BEGIN SOURCE TEXT

In this article, we construct a space-time describing a
Schwarzschild black hole localized inside the G\"{o}del universe,
and describe some of its basic properties. Just as for Minkowski,
anti de Sitter, and de Sitter spaces, such a solution provides
important insights into the nature of G\"{o}del universes. We
should mention that a different but very interesting space-time
describing a charged extremal black hole with finite horizon area
in a G\"{o}del universe was identified in \cite{Herdeiro:2002ft}.

Finding space-times describing a black object localized inside the
pp-wave is an important outstanding problem.  Discussions of the
recent approaches to this problem can be found in
\cite{Hubeny:2002pj,Hubeny:2002nq,Liu:2003ct}.  As a bonus for
finding the black hole solution in G\"{o}del universes, we are
able to construct the black string solution in pp-waves.

We will follow \cite{Gauntlett:2002nw,Herdeiro:2002ft} and work mostly
with the bosonic components of the 4+1 dimensional minimal
supergravity.  Unlike \cite{Gauntlett:2002nw,Herdeiro:2002ft},
however, we will not require our solutions to preserve any
supersymmetry. The bosonic fields of the minimal supergravity theory
in 4+1 dimensions consist of the metric and a 1-form gauge
field. Their equations of motion are given by
%
\be R_{\mu \nu} = 2 \left(F_{\mu \alpha} F_{\nu}{}^\alpha - {1 \over 6} g_{\mu \nu} F^2 \right) , \qquad
D_\mu F^{\mu \nu} = {1 \over 2 \sqrt{3}} \tilde \epsilon^{\alpha \beta \gamma \mu \nu} F_{\alpha \beta} F_{\gamma \mu} \ , \label{eqm} \ee
%
where $\tilde \epsilon_{\mu \nu \lambda \kappa \sigma} = \sqrt{-\det
g} \, \epsilon_{\mu \nu \lambda \kappa \sigma}$. We follow mostly the
conventions of \cite{Gauntlett:2002nw,Herdeiro:2002ft} and use angular
coordinates
%
\be
x^1 + i x^2 = r \cos {\theta \over 2} e^{i\left({\psi + \phi \over2}\right)}, \qquad
x^3 + i x^4 = r \sin {\theta \over 2} e^{i\left({\psi - \phi \over2}\right)} \ . \ee
%
The G\"{o}del universe is a solution of the equations of motion
(\ref{eqm}) given by
%
%
\beq ds^2 &=& -(dt + j r^2 \sigma^3_L)^2 + dr^2 + {r^2 \over 4}
\left( d \theta^2 + d \psi^2 + d \phi^2 + 2 \cos\theta\, d \psi d
\phi\right), \cr A &=& {\sqrt{3} \over 2} j r^2
\sigma^3_L \eeq
%
where,  following the conventions of \cite{Gauntlett:2002nw,Herdeiro:2002ft},
%
\be \sigma_L^3  =  d \phi + \cos \theta \, d \psi \ . \ee
%
The parameter $j$ sets the scale of the background, which reduces to
Minkowski space for small $j$.  From the sign of the $g_{\phi\phi}$
component of the metric, it is easy to recognize a closed time-like
curve parameterized by $\phi$ with all other coordinates fixed, for $r
> 1/2j$. We will refer to the surface at fixed $r$ where $g_{\phi
\phi}$ vanishes as the ``velocity of light surface.'' It should be
emphasized, however, that since the G\"{o}del space-time is
homogeneous, there is a closed time-like curve going through every
point in space-time.

END SOURCE TEXT

» **TASKS TO CARRY OUT**:
[1] According to the excerpt on black holes in the Gödel universe, what does the parameter j set?
[2] Reproduce the passage of the excerpt on black holes in the Gödel universe that runs from "Finding space-times describing" up to and including "solution in pp-waves.".

BEGIN EXTRACTED ENTRIES

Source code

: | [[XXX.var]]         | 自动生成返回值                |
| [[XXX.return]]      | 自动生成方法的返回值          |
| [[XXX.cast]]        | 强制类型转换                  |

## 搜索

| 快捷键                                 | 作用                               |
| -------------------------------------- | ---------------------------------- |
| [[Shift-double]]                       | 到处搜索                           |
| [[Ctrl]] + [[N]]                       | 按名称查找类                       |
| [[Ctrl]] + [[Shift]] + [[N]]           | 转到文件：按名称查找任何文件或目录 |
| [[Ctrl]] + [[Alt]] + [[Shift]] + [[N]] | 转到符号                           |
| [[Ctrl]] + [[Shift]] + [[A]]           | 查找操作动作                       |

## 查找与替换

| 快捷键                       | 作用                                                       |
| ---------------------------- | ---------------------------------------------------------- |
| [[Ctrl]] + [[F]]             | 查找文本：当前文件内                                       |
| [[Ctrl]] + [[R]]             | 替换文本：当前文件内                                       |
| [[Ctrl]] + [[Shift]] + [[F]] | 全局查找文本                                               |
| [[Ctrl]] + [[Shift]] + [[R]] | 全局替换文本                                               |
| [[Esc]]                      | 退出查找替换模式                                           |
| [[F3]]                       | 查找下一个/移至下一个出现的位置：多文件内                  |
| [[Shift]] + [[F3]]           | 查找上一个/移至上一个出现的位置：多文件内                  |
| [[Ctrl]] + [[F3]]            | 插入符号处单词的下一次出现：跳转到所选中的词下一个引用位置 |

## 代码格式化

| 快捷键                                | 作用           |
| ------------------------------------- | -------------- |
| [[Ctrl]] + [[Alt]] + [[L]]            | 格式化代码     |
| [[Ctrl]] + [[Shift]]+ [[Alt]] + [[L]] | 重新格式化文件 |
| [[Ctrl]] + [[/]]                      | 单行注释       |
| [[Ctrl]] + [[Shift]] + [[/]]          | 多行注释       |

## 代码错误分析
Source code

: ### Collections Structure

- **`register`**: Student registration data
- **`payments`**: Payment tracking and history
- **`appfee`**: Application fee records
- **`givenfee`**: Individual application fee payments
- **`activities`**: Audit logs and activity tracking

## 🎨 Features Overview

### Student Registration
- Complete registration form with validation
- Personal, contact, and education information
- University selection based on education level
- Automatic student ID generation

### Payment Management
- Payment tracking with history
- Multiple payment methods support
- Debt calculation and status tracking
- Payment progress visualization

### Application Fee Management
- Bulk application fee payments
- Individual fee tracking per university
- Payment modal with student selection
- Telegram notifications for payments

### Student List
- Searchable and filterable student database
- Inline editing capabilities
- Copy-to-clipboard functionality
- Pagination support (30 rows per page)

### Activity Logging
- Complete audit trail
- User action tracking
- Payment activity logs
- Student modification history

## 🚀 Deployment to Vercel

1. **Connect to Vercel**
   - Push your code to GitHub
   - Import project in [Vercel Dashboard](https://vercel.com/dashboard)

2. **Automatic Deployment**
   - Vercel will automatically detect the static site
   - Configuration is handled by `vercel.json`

END EXTRACTED ENTRIES
BEGIN EXTRACTED ENTRIES

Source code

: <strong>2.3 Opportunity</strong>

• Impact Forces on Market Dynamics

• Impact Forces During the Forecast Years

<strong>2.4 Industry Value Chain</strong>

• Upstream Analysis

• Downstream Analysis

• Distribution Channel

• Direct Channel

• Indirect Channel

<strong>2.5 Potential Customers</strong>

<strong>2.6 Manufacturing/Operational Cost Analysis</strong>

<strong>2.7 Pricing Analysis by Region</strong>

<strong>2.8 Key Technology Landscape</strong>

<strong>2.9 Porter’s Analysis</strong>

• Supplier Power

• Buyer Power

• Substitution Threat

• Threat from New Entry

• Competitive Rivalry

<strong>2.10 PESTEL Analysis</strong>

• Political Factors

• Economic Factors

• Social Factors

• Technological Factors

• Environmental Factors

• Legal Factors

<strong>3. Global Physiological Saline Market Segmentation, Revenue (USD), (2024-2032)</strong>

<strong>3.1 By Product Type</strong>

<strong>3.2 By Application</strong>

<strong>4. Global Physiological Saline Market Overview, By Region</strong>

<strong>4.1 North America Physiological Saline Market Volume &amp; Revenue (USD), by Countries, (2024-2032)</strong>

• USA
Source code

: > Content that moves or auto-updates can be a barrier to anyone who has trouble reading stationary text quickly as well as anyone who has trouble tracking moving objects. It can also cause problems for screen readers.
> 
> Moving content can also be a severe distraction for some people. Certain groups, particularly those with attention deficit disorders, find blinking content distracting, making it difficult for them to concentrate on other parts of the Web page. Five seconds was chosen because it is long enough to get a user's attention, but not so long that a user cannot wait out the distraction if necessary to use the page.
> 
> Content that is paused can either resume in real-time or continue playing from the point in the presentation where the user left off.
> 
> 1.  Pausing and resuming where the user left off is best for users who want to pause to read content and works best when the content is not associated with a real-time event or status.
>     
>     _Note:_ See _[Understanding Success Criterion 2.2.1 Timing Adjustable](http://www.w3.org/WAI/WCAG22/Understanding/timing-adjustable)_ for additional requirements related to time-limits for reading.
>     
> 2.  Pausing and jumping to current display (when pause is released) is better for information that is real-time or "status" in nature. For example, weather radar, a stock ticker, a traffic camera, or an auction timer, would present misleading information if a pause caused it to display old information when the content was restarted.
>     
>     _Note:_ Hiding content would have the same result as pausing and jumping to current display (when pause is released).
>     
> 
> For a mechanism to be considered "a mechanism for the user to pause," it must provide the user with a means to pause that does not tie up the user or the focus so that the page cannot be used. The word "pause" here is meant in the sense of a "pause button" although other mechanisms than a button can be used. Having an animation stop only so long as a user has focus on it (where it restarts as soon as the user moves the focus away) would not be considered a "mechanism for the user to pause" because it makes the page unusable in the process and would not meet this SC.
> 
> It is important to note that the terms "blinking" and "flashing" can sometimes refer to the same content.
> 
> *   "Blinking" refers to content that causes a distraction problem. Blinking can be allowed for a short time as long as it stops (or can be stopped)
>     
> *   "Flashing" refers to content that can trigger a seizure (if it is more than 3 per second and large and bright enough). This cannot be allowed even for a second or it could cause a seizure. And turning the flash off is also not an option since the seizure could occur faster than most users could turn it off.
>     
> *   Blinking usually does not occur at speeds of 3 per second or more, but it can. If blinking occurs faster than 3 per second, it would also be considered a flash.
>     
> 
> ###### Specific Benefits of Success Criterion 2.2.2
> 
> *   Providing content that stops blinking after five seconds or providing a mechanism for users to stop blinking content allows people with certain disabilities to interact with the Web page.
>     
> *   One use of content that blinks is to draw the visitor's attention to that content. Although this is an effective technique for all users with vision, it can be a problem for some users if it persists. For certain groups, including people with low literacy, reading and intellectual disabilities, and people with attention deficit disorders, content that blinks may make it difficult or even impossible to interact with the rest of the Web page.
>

END EXTRACTED ENTRIES

» **ANSWERS TO THE EXERCISE**:
[1] The scale of the background.

[2]
Finding space-times describing a black object localized inside the
pp-wave is an important outstanding problem.  Discussions of the
recent approaches to this problem can be found in
\cite{Hubeny:2002pj,Hubeny:2002nq,Liu:2003ct}.  As a bonus for
finding the black hole solution in G\"{o}del universes, we are
able to construct the black string solution in pp-waves.